In what universe does that make medical sense?
Something you find a lot of in fiction writing is adjectives. Not cold, clinical facts (unless you write medical fiction like Robin Cook, who is a doctor at Columbia who writes medical thrillers on the side), but the adjectives that the writer wants to use to evoke an emotional response in the reader, to help them see the event in the way the writer wants it to be seen. Sometimes people even use adjectives too often which makes it feel like whatever point they were trying to make is best administered with a brick to the face.

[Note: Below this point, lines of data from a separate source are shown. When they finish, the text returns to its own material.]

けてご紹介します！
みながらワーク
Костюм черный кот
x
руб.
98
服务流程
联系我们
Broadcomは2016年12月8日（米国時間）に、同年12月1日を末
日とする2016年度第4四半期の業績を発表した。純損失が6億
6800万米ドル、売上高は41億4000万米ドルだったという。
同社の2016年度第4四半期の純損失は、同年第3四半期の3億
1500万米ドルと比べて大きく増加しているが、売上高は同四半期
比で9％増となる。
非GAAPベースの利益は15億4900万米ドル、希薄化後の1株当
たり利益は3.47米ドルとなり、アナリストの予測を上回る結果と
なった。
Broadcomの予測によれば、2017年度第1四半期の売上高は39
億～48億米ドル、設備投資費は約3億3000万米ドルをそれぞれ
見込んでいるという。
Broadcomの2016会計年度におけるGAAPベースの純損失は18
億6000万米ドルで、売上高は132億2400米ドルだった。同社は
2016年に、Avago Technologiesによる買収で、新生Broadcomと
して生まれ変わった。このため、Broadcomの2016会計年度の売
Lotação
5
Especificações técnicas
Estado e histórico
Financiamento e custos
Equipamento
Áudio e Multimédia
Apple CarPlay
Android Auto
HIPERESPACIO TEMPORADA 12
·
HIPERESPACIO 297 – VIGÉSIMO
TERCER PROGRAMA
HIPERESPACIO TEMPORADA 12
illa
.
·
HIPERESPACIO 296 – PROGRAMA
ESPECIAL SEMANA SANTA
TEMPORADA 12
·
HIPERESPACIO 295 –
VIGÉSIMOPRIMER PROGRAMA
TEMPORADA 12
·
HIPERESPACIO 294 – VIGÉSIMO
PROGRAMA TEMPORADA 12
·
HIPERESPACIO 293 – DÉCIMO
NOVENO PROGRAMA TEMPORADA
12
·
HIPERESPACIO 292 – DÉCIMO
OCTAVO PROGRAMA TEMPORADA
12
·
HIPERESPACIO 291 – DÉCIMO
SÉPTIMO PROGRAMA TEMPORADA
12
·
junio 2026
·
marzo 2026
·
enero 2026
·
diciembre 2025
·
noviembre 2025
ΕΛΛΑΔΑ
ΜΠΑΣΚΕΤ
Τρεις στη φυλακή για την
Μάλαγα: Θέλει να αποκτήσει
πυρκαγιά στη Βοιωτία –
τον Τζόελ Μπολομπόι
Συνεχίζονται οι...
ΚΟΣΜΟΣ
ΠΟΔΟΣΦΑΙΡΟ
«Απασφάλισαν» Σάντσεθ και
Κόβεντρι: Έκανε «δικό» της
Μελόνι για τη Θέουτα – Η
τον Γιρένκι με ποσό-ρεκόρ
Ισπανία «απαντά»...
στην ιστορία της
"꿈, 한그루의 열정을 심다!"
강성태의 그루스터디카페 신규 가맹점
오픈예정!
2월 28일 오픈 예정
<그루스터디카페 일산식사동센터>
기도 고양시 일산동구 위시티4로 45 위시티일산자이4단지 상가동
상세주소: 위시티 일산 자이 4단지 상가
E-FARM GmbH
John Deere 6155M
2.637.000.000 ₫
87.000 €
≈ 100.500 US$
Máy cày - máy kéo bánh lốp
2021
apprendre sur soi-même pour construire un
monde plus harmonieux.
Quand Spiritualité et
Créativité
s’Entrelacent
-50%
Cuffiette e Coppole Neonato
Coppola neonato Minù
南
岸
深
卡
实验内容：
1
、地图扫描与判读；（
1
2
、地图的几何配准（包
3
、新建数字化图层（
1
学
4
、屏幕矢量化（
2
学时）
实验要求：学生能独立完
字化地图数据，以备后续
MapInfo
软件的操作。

Adjectives are used in clinical writing to do exactly what adjectives are supposed to do: give as clear as possible a sense of what is being observed in the clinician’s mind when he examines a patient. Take a look at your hospital chart the next time you’re in hospital for any reason: short, to the point, often code words or symbols for things like taking vitals. Descriptions of pain are reduced to numbers like a 1-10 scale. Or, if you have a chronic illness (like I do) that needs symptoms or medication efficacy being tracked over time, you get used to writing in shorthand, little bites that your doctors and nurses can absorb quickly. Why are doctor appointments usually only 10 minutes? Because that’s about the length of their attention spans.
In Nacia’s case, however, I see words meant to evoke romanticized ideals and drama of the situation – fragile, euphoric, blissful – not the horror of what happens when an underweight, blue baby isn’t breathing. The parents should be screaming at the top of their lungs to call 911. The drama didn’t include rushing the baby to the nearest hospital.
Wouldn’t anyone?
But no. Nacia is “euphoric”, “blissfully unaware” and should be bloody grateful her daughter survived the midwives’ inept ministrations and appears to be thriving despite being diagnosed with IUGR – intra-uterine growth restriction before it was even born.